Excitement and anticipation for Marvel’s “Black Panther” has been building for months and its release did not disappoint. Ryan Coogler, the first African American director of a Marvel Studios film, turned the comic into a vibrant world with captivating characters and beautiful cinematography that has significantly etched its place in cinematic history.

The studio’s newest project features a nearly all-black cast, each member of which significantly helped to create some of the most fleshed-out characters in the entire Marvel Cinematic Universe through their outstanding performances. Chadwick Boseman stars as the titular hero T’Challa, or the Black Panther, and his performance illuminates the character’s charisma and moxie.

Erik Killmonger, played by Michael B. Jordan, is a fierce antagonist to T’Challa and is perhaps the most enthralling character in the whole film. He has a valid justification for wanting change, but because of his method of making that change, he becomes the villain. Additionally, characters including Okoye, played by Danai Gurira; Shuri, played by Letitia Wright; and Nakia, played by Lupita Nyong’o, each get ample screen time, allowing them to provide more depth to the conflicts in Wakanda. Although they are supporting characters, they are just as exuberant as the main characters.

The film, which was released on Feb. 16, takes place after the events of “Captain America: Civil War,” in which T’Challa returns to his home of Wakanda to assume his position as king following his father’s death. He faces opposition from other Wakandan tribes and outside invaders, and therefore he must rally his council and troops to secure the safety of his country.

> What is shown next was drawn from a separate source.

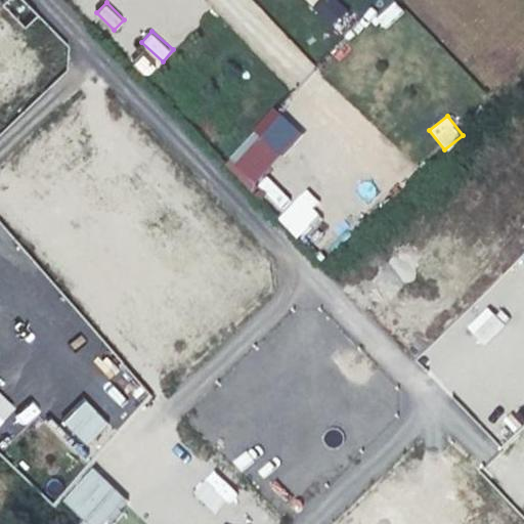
[(258,188),(289,158),(262,132),(231,163),(258,188)]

Coogler does a great job at creating a visually beautiful film by utilizing bright colors and elegant compositions. Certain scenes like T’Challa’s coronation and his trips to the ancestral plane especially stand out because they are wonderfully colorful. The film’s scenic beauty has much to do with the work of its production designer, Hannah Beachler, and of costume designer Ruth Carter, who both drew inspiration from African culture for their designs.

There is also beauty to be found in the film’s action scenes. In addition to being aesthetically pleasing, these scenes show off Wakandan technology, like suits made of vibranium, Wakanda’s heavily guarded metal, and holographic cars. These tools put a new spin on typical action movie scenes, like the car chase scene and the final battle scene. Many of these scenes are elevated by the film’s soundtrack, “Black Panther: The Album,” curated by Kendrick Lamar, and the score by Ludwig Göransson.

As I left the theater, I knew I had seen something epic. The film was thrilling and unique, but it still maintained Marvel’s distinct charm with its superb acting, delightful soundtrack and gorgeous cinematography.

More importantly, “Black Panther” is the first film of its kind. Ultimately, the film defies the racist Hollywood myth that films with black leads do not sell, and its cultural impact has already been felt across the country: It had the fifth-highest grossing opening weekend of all time.